Revision as of 23:49, 1 November 2017

One of the main aims within our project was to develop a detection method to detect the presence of specific RNA sequences without the use of any complicated laboratory equipment. Furthermore, this method should be cheap and widely available to everyone. We indeed succeeded in developing such a method and this page is dedicated to describe how this novel measurement method was implemented in our project. It is based on structures called 'coacervates'.

Coacervates are polymer-rich regions in solutions of mutually attractive polymers. The process of mutually attractive polymers phase-separating into a polymer-rich and polymer-poor phase is known as coacervation. This process can under some circumstances be observed by the naked eye, as coacervates generally cause solutions to be more turbid. A key physical property of coacervates is that they require polymers of a certain length to form. In general, only polymers that are ‘long enough’ form coacervates.

Figure 1: Schematic description of coacervation. Long, mutually attractive polymers can phase separate into dense, polymer-rich regions known as coacervates, and a polymer-poor region consisting of the solvent.
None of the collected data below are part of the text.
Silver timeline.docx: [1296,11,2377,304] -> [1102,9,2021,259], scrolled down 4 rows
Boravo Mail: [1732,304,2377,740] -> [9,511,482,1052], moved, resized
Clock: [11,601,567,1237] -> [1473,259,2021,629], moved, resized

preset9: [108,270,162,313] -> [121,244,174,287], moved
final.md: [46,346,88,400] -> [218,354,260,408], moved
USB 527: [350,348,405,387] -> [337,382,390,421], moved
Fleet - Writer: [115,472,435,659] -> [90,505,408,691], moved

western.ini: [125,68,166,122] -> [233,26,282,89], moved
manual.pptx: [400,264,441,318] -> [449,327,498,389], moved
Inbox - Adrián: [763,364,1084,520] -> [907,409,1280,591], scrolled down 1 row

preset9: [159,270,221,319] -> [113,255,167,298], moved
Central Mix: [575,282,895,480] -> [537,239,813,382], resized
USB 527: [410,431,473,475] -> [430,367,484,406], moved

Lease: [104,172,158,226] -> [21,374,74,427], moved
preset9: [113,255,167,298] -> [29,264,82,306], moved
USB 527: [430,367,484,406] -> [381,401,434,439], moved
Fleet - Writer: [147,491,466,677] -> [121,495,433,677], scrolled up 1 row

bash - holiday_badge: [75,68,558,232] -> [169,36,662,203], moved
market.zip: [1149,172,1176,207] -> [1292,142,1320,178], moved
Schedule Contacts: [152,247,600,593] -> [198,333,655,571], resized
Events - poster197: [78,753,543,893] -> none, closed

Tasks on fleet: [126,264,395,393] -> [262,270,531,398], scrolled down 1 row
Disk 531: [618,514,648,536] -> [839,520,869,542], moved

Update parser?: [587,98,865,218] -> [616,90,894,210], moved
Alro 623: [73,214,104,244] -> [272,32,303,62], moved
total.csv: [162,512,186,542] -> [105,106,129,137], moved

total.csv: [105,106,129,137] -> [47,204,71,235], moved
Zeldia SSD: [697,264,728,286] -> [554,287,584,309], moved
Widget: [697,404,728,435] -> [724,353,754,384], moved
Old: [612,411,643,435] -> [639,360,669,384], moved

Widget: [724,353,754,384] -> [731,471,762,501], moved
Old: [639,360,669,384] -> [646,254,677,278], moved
The underlying reason for this can be explained theoretically and experimentally. These latter facts directly imply that (changes in) polymer length can be visualized to the naked eye, which we utilized to design a novel detection method coined CINDY Seq. However, as we will argue in greater detail below, the method has potential to serve as a far broader method to characterize existing and future BioBricks, and the activity of many enzymes that show synthesis or degradation of any (coacervating) polymer.